__Provided text__:
+--

This article is written by Prateek Mudgal, Faculty of Law, Aligarh Muslim University. The article deals with the legal aspects of data theft by social media apps and authorities.
Nobody likes it when a pair of eyes tries to trespass your private space, it definitely makes one feel uncomfortable. But what happens when somebody steals away your private information, your private data, without even letting you know it has been done so? Probably, then you might be at ease mentally, but your data is at risk of getting stolen. Social Media giants and various applications indulge in the process of illegal acquisition of data and use the collected data for various purposes. Data resources are used by various companies in marketing, which ensure the various companies’ monetary benefits. Acquiring data from the users, without letting the user know the purpose of acquisition seems unethical. Apart from ethics, this practice has certain legal issues as well. With the growing usage of the internet and information boom, the data is vulnerable to threats, therefore the risk of privacy has become a chief issue. In this article, I will highlight the various issues and legal provisions surrounding them.
Why and how do they collect data?
Data is collected because it acts as a gold mine for data analysts, using the same data, data researchers further make various business strategies. If we note the revenue of Facebook in 2016, $26 billion revenue is collected through advertising, these advertising strategies are planned through a large pool of collected data.
If it still puzzles you that, which information on social media can help data analysts, you will be amazed to know that behavioural information through Facebook was used by an app, which helped Donald Trump win the U.S Presidential election.
To explain more clearly how all this happens let’s take a simple example. Suppose there is a user ‘A’ he likes certain content on social media, follows certain pages on the basis of his activity behavioural information is gathered. This gathered information is used by data analysts in the advertisement, those ads are shown which interest the user. This is how your personal data helps the giants to make a million dollars. It is just an example, there are various other methods that are used by social media and apps to further their gains and breach the privacy of users.
The easiest way to tackle any legal issue is to obtain a general legal awareness surrounding that particular issue, reiterating Foucault’s concept of Knowledge is Power. Therefore proper awareness regarding social media and internet policies and other state laws is very necessary to prevent any legal issue which may arise at any step. Therefore a few laws regarding the use of the internet and data security have been discussed hereafter.
Laws regarding data security and internet
Sadly, Indian Laws do not provide specific provisions regarding the illegal acquisition of information/ data by apps, social media, and authorities (though it must be noted that in certain cases Right to Privacy is used to address such issues). Therefore, I must not hesitate to point out that in this aspect India may learn a lot from specific laws in other countries. A few such laws are discussed:
General Data Protection Regulation (GDPR)

+--

(Stored dataset listing)
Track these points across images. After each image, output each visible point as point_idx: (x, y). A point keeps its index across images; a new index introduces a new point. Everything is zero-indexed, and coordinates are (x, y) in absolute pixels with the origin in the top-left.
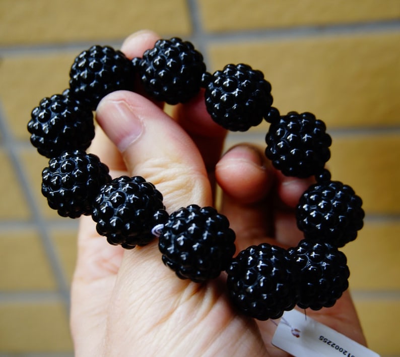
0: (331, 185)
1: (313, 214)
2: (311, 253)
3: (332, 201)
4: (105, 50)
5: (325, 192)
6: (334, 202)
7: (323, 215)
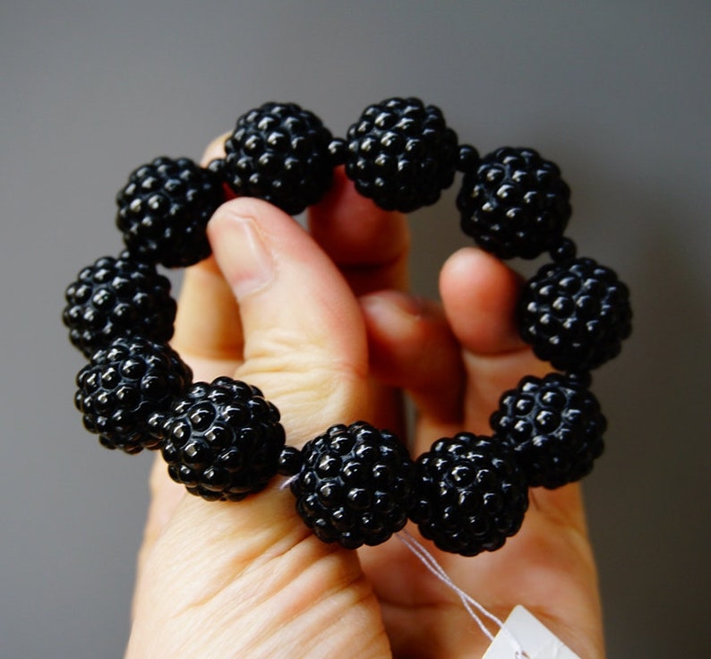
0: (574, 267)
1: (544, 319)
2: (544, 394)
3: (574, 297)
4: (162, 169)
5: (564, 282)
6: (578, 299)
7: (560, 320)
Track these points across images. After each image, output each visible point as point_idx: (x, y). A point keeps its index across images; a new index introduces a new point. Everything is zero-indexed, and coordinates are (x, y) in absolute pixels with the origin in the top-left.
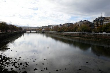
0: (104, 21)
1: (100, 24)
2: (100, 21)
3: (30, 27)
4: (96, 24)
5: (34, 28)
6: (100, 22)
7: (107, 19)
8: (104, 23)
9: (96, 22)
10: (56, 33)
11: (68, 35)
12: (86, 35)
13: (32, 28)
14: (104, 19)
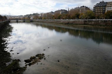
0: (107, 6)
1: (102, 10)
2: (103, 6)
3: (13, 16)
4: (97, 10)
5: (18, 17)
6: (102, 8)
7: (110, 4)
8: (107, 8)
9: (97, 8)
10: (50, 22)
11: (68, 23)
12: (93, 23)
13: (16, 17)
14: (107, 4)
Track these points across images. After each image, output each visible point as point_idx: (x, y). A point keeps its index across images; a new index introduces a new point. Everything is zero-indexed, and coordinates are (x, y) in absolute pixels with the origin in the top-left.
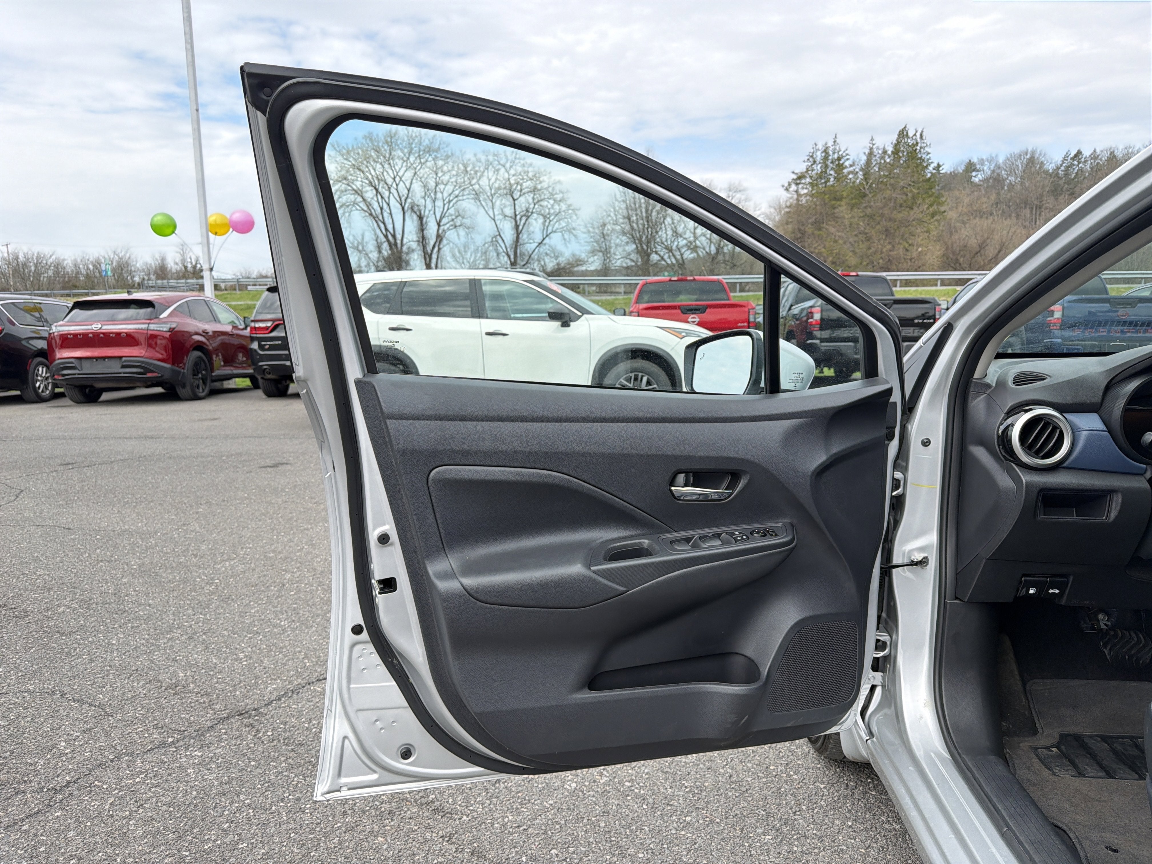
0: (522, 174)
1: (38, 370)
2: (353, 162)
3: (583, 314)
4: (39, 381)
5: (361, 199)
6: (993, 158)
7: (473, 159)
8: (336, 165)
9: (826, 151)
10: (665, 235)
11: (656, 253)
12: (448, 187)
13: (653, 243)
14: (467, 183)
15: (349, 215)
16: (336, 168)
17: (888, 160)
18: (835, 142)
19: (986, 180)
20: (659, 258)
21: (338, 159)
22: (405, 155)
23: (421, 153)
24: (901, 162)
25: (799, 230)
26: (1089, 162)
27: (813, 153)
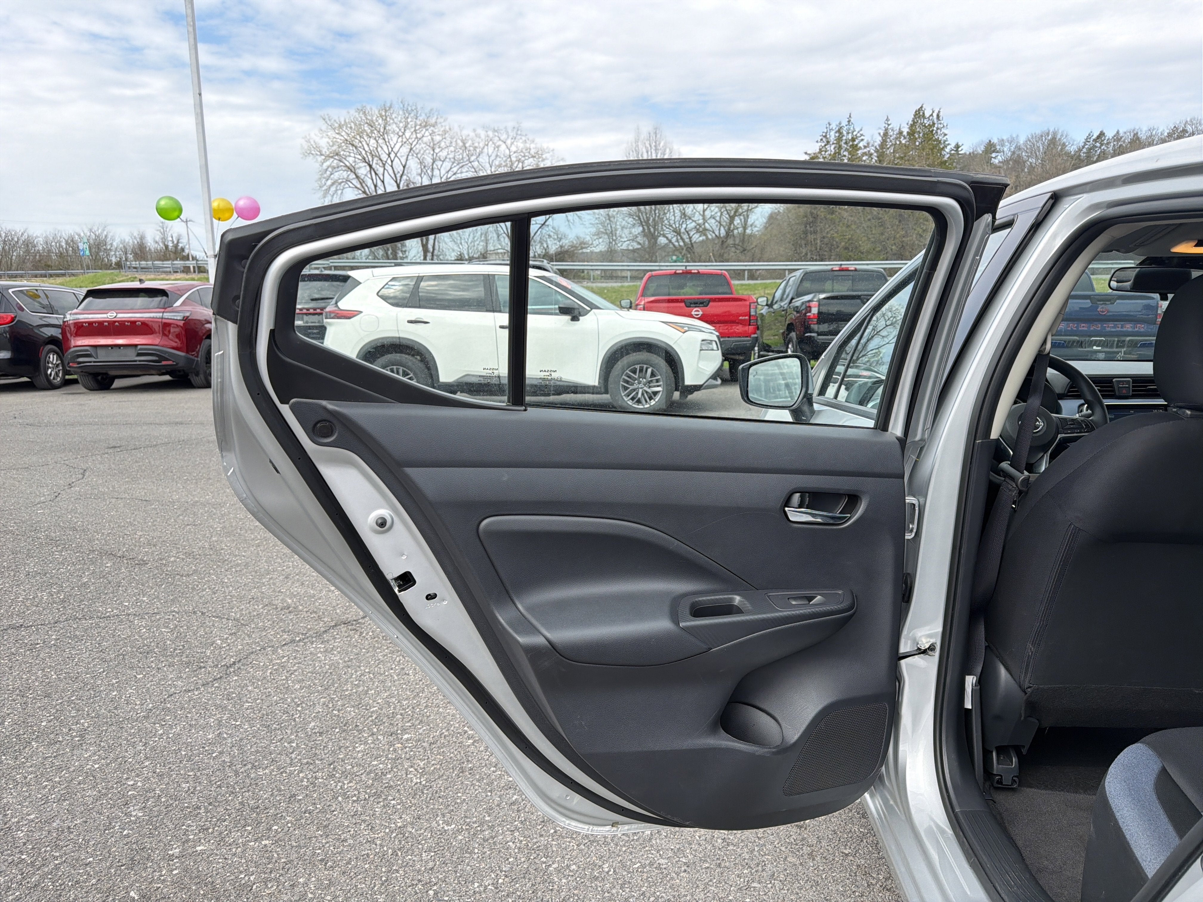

+--

__Tasks for this exercise__:
(1) In the article on data theft by social media apps, how much revenue did Facebook collect through advertising in 2016?
(2) Retype the passage of the data theft article starting at "Why and how" and ending at "U.S Presidential election.".
(3) Extend the article on data theft by social media apps, picking up after its final line.

__Response list__:
(1) $26 billion.

(2)
Why and how do they collect data?
Data is collected because it acts as a gold mine for data analysts, using the same data, data researchers further make various business strategies. If we note the revenue of Facebook in 2016, $26 billion revenue is collected through advertising, these advertising strategies are planned through a large pool of collected data.
If it still puzzles you that, which information on social media can help data analysts, you will be amazed to know that behavioural information through Facebook was used by an app, which helped Donald Trump win the U.S Presidential election.

(3)
Due to continuous instances of breach of data and other offences related to data violation. European Union decided to implement GDPR. This is the most recent law on data protection and privacy, which is formulated keeping in mind the growing needs of this inter-connected internet world.
This act provides protection to user data and attempts to provide a symbiotic ecosystem for both users and businesses. A few Policies of the GDPR which help in safeguarding the interest of users are as follows:
- The users must have information regarding which company is extracting information and for what purpose (here the user is referred to as the data subject).
- A company must not extract user’s data without the consent of the user.
- If a user wants their data to be deleted, they should have the right
- If the data of the user is hacked, he must be informed within 72 hours otherwise one might be penalized with $16 billion or 4% of his annual revenue.
- Parental consent is necessary by companies whenever the user is below the age of 16 years.
Electronic Communications Privacy Act (ECPA)
Electronic Communication Privacy Act was introduced by the U.S Congress in 1986 which was primarily intended to put restrictions on wiretapping (secret monitoring of conversations) by the government. Growing technology led to the requirement of new laws and with a few amendments the ECPA was updated to prevent it from being anachronistic.
Post amendment ECPA, protects:
- Wire Communication
- Oral Communication
- Electronic communication
Information regarding the same might either be just made, in transit or when stored on a computer.
The act applies to email, telephonic conversations, and storing electronic data.
It is necessary to understand that some information has higher privacy interests and some information has lower privacy interests. For eg. Information shared using electronic mails is a higher privacy interest where information about a subscriber’s account is a lower privacy interest. The same was kept in mind by the drafters of the act, and a therefore varying amount of legal protection is provided depending upon the privacy interest, for instance, some information may be asked via subpoena, some information might require a special court order, and some information with very high privacy interest might even require a special warrant.
Finally, the ECPA involves three Statutes:
- Wiretap Act (1968): This act provides exceptions for service providers, or persons authorized by law for electronic surveillance the communication which may be telephonic or electronic, apart from this it also provides provisions for state and federal and other government officials to obtain judicial permission to intercept and wiretap.
- Stored Communication Act (1986): This act protects the data stored by service providers, along with information and record regarding the subscribers. Information for eg. I.P address and bills are included.
- Pen Register Statute (1986): To understand the statute, firstly it is important to understand what pen register and trap/trace devices are. Pen Register is a device that stores information like dialled numbers and other outgoing communication, whereas trap/trace devices store information regarding who called the subject (incoming) and what is his dialling number.
Pen Register Statute requires government entities to take judicial permission to install a pen register or a trap/trace device. A certificate of authorization is provided only after it is shown that such a device is necessary for the criminal investigation.
Computer Fraud and Abuse Act (CFAA)
Computer Fraud and Abuse Act is another U.S based law enacted in 1986, though the law initially was very narrow and mostly ‘hackers centric’, but with the evolution of technology cyber crimes reciprocated. Therefore to keep CFAA updated several amendments have been introduced. In very simple terms, this law prohibits access to computers without authorization or in its excess.
In theory, the law only includes ‘Protected Computers’ which means government or financial computer, but in practice, it includes every computer and now includes even cellphones.
Key points of the act are as follows:
- Hacking a computer from a governmental or a financial institution without authorization or excessive authorization.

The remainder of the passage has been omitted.